Figure 14.7: Log in to your account. In this case the PubMLST account is needed. - After logging in, you will be asked to authorize CLC Workbench to access data on your behalf (figure 14.8). Click "Authorize". This generates an access token and secret for use by CLC Workbench. No personal data about the account is shared. A verification code will be displayed after authorizing (figure 14.9).
Figure 14.8: You will be asked to allow the Workbench to access your account. Click "Authorize".
Figure 14.9: Following authorization a verification code will appear. Copy the code and return to the Workbench. - Copy the code, return to the Workbench, and paste it into the Verification code dialog box (figure 14.9). Click OK.
Figure 14.10: Paste or type the verification code into the dialog box.
When the verification code has been succesfully entered, you will be logged in and can proceed to the next steps. The browser window can also be closed. For following downloads from the same source, you need not authorize access again. Clicking the Log in button should automatically connect to the database on your behalf.
Clicking the Log out button will reset the token and secret, allowing you to log in using another account.
Heatmap
The clustering parameters determine how the heatmap should be clustered (figure 14.11). The heatmap cell values are the observed frequencies of a given allele compared to the other alleles in the same locus.The possible cluster linkages are:
Figure 14.11: The clustering parameters.
- Single linkage: the distance between two clusters is computed as the distance between the two closest elements in the two clusters.
- Average linkage: The distance between two clusters is computed as the average distance between objects from the first cluster and objects from the second cluster.
- Complete linkage: The distance between two clusters is computed as the distance between the two farthest objects in the two clusters.
- Euclidean distance: the square-root of the sum-of-square differences between coordinates.
- Manhattan distance: the sum of absolute differences between coordinates.
Minimum spanning tree
The following options are available when creating a minimum spanning tree (figure 14.12):
Figure 14.12: The minimum spanning tree parameters.
- Comparing a known to a missing allele: the minimum spanning tree is created using a distance matrix, where the distance is calculated between all pairs of sequence types. The distance is calculated as the number of loci where the allele assignment differs. But in some cases, a locus for a sequence type may not have an assigned allele (for instance, for the accessory genes in a wgMLST scheme). If this is the case, the behavior depends on this setting: if 'counted as same alleles' is selected, a locus where at least one allele is missing for the pair being compared will be ignored (it will not count as a difference). On the other hand, if 'Counted as different alleles' is selected, a missing allele being compared to a known allele will increase the distance between the sequence types being compared.
- Add clonal cluster metadata: it is possible to assign cluster information to the scheme which will show up as metadata.
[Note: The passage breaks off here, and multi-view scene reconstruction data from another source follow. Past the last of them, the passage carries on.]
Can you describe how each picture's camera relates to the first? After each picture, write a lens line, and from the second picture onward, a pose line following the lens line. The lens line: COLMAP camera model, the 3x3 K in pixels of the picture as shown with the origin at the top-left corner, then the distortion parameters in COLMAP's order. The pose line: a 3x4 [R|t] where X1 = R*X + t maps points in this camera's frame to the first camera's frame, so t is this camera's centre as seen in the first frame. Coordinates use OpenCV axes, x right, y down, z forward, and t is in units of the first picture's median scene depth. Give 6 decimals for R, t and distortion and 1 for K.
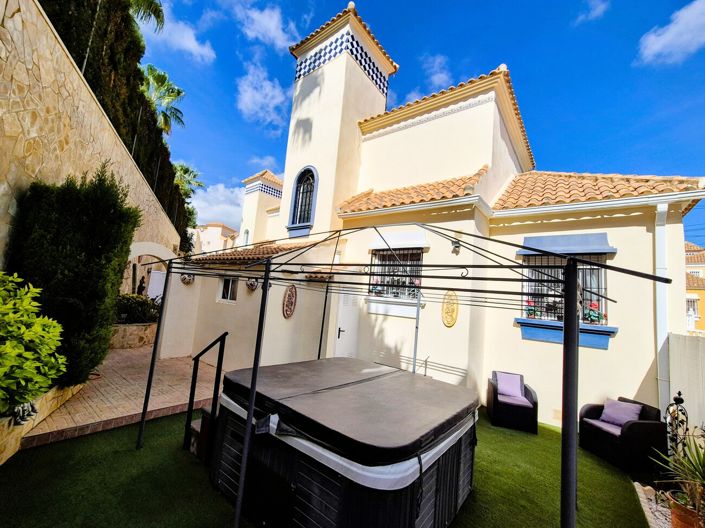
lens RADIAL K [[293.5, 0, 352.5], [0, 293.5, 264.0], [0, 0, 1]] dist [0.000162, 0.000373]
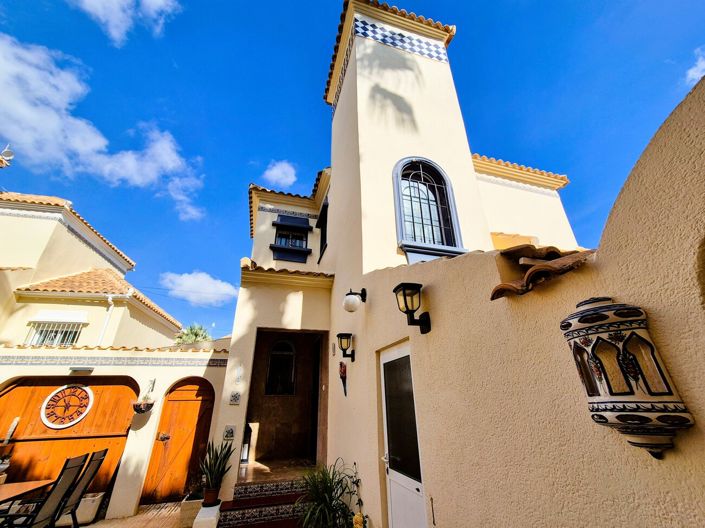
lens RADIAL K [[291.8, 0, 353.5], [0, 291.8, 264.3], [0, 0, 1]] dist [-0.000847, 0.002817]
pose [[0.576706, 0.253308, 0.776689, -0.594611], [-0.025146, 0.955769, -0.293041, 0.042639], [-0.816565, 0.149468, 0.557567, 0.763789]]
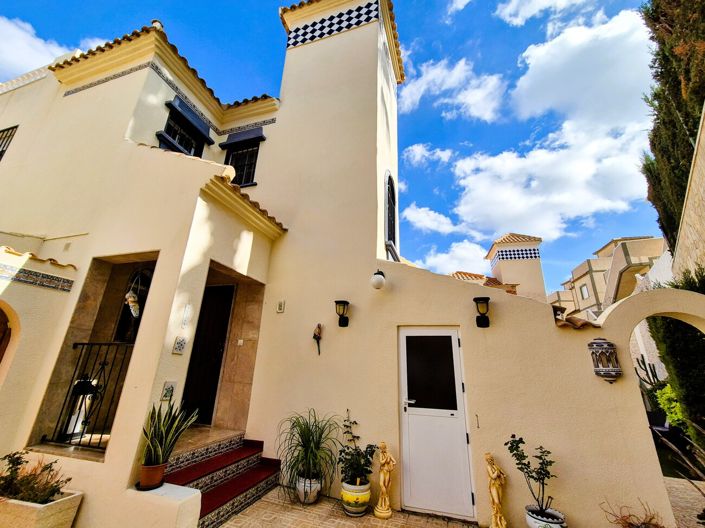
lens RADIAL K [[293.5, 0, 352.5], [0, 293.5, 264.0], [0, 0, 1]] dist [0.000162, 0.000373]
pose [[-0.352722, 0.211532, 0.911505, -0.707090], [-0.172924, 0.942599, -0.285664, 0.097255], [-0.919611, -0.258381, -0.295897, 1.230176]]
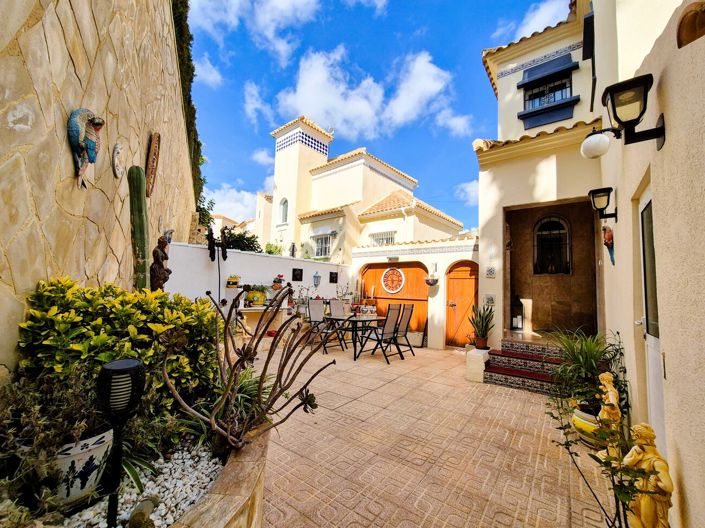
lens RADIAL K [[289.9, 0, 353.3], [0, 289.9, 266.5], [0, 0, 1]] dist [-0.000027, -0.000072]
pose [[0.998186, -0.056399, 0.021087, -0.527733], [0.055608, 0.997790, 0.036364, 0.078179], [-0.023092, -0.035125, 0.999116, 0.695761]]
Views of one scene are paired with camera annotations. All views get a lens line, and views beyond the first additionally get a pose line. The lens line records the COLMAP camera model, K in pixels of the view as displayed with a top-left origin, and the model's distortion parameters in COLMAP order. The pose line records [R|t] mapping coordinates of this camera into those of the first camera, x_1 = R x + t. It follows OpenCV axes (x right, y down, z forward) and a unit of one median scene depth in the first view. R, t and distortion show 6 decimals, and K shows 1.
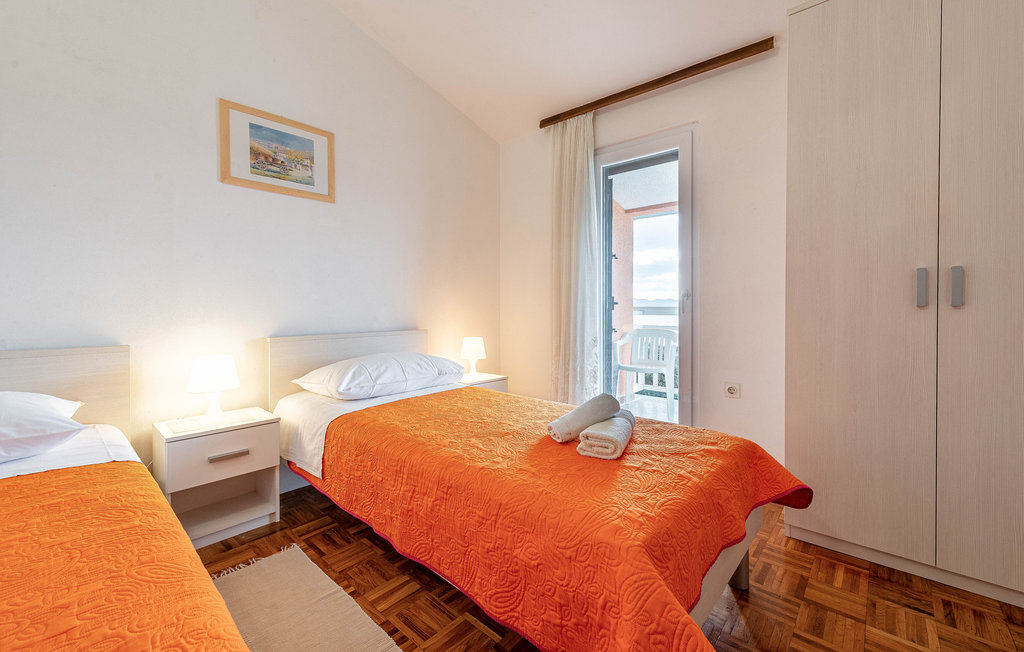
lens RADIAL K [[419.3, 0, 520.3], [0, 419.3, 308.5], [0, 0, 1]] dist [0.017498, -0.002584]
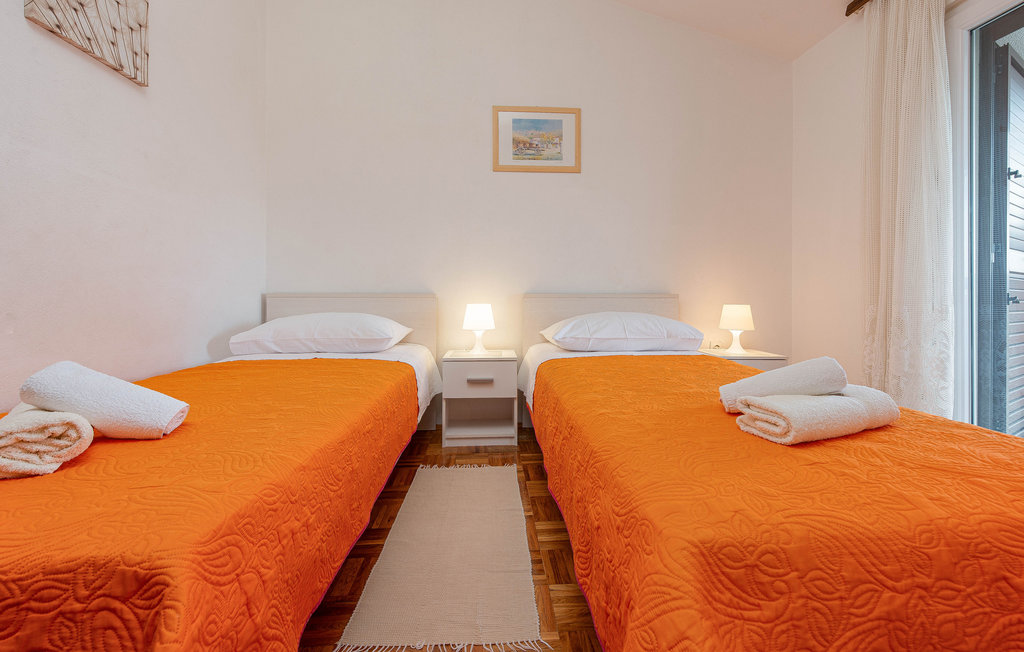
lens RADIAL K [[419.3, 0, 528.8], [0, 419.3, 296.7], [0, 0, 1]] dist [0.017498, -0.002584]
pose [[0.717670, -0.001709, -0.696381, 0.248564], [-0.004058, 0.999970, -0.006636, 0.087509], [0.696371, 0.007589, 0.717642, 0.164187]]
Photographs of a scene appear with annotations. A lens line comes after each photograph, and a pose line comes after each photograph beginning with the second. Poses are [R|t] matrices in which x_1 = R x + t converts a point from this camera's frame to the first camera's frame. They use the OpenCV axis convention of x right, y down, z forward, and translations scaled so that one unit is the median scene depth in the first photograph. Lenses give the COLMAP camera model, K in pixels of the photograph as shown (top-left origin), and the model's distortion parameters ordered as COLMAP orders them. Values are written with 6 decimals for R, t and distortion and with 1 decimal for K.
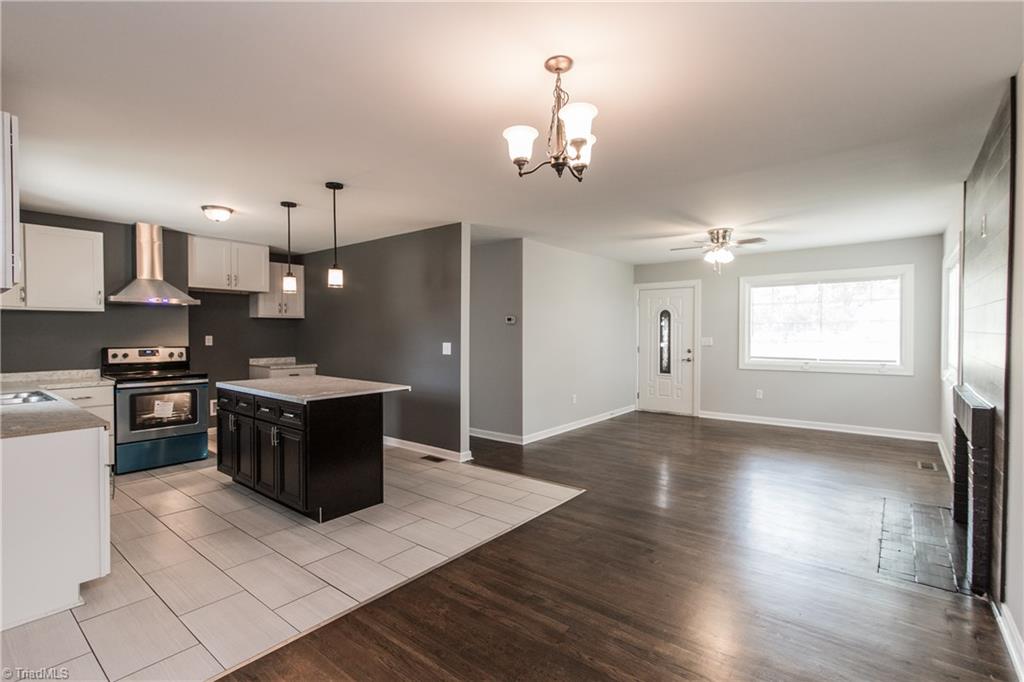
lens RADIAL K [[474.4, 0, 513.1], [0, 474.4, 340.8], [0, 0, 1]] dist [0.000793, 0.000218]
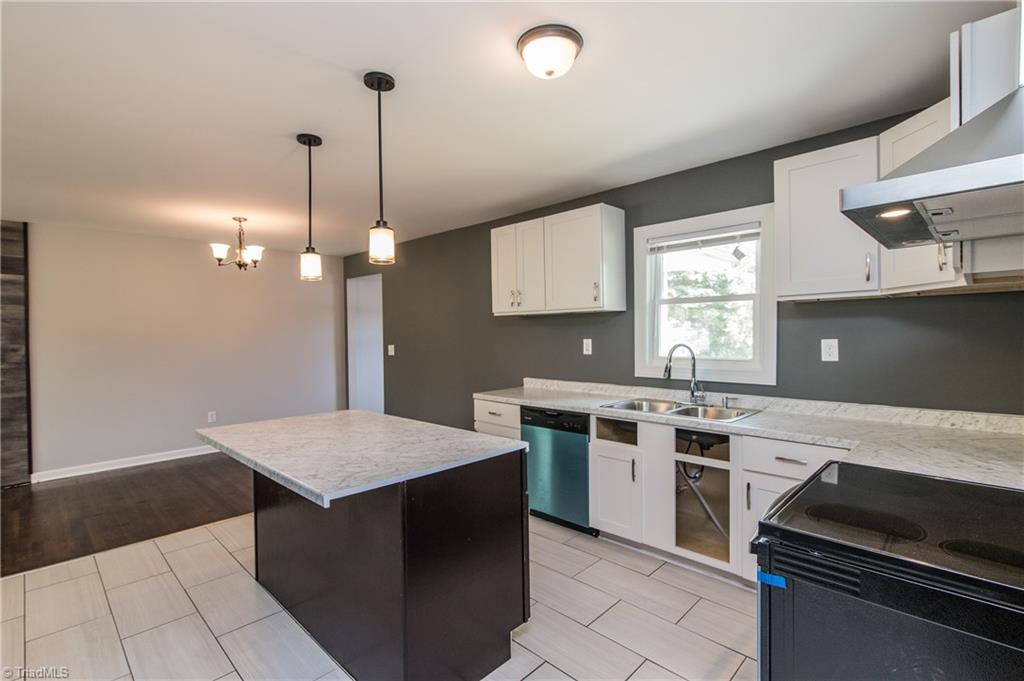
lens RADIAL K [[468.9, 0, 515.1], [0, 468.9, 339.8], [0, 0, 1]] dist [-0.000776, -0.000348]
pose [[-0.996075, 0.012657, 0.087603, -0.555500], [0.015655, 0.999312, 0.033615, -0.031017], [-0.087118, 0.034854, -0.995588, 1.256846]]
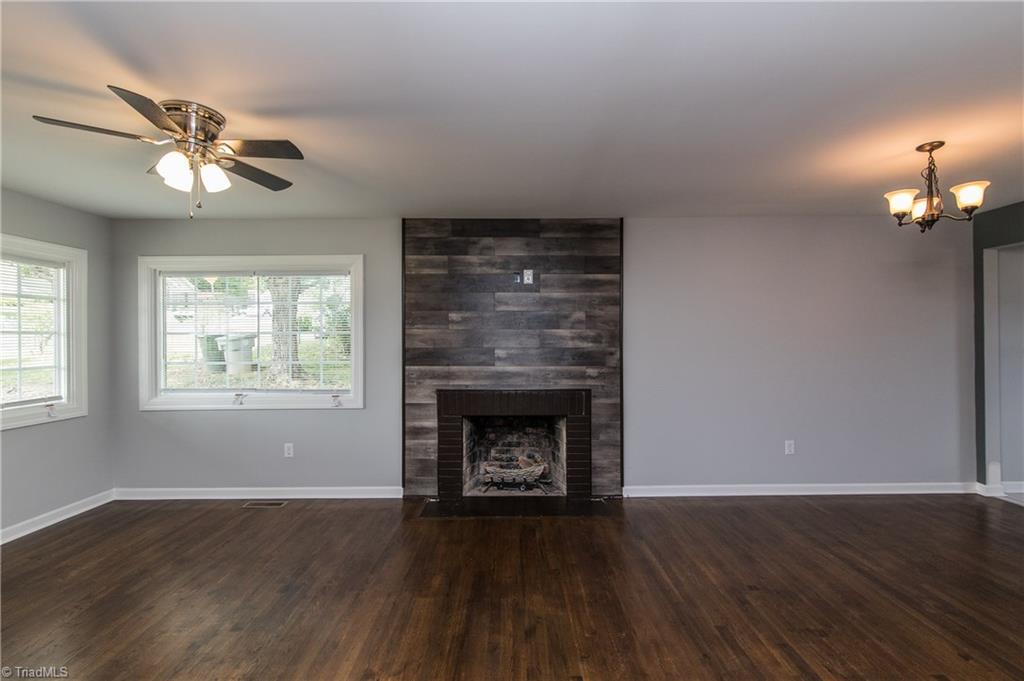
lens RADIAL K [[468.9, 0, 515.1], [0, 468.9, 339.8], [0, 0, 1]] dist [-0.000776, -0.000348]
pose [[-0.632959, 0.009321, 0.774129, -0.073287], [0.021913, 0.999743, 0.005880, -0.029890], [-0.773875, 0.020685, -0.633001, 1.124673]]
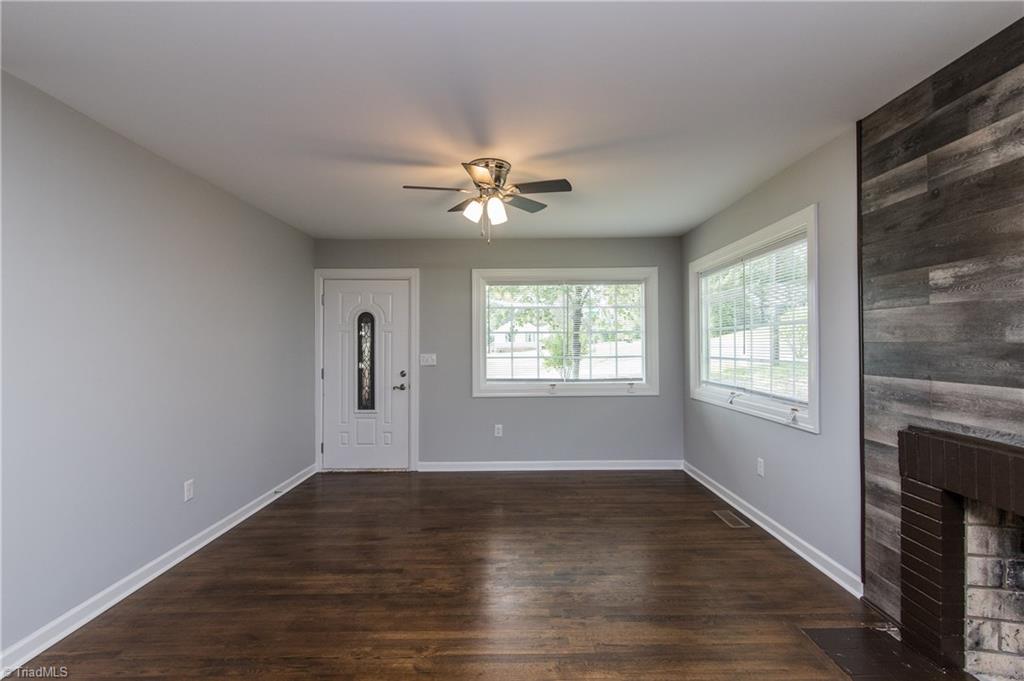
lens RADIAL K [[468.9, 0, 515.1], [0, 468.9, 339.8], [0, 0, 1]] dist [-0.000776, -0.000348]
pose [[0.774954, 0.008224, 0.631964, 0.115569], [0.012851, 0.999504, -0.028766, -0.008521], [-0.631887, 0.030414, 0.774464, 0.593299]]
The clustering is based on the minimum spanning tree, and will be similar to the clustering obtained by using the 'collapse branches' slider in the minimum spanning tree view - that is, the clustering will be single-linkage clustering - i.e. all nodes in cluster are within the specified threshold to at least one other node in the cluster. Each cluster will get a name chosen from the sequence type in the cluster with most connections.
- Add clonal cluster metadata: specifies the level at which the clustering will be performed. It is possible to specify multiple, comma-separated values. E.g. '100,200' will assign clusters at allelic distances of 100 and 200 - this will create two new metadata columns, cc_100 and cc_200 with the new cluster information.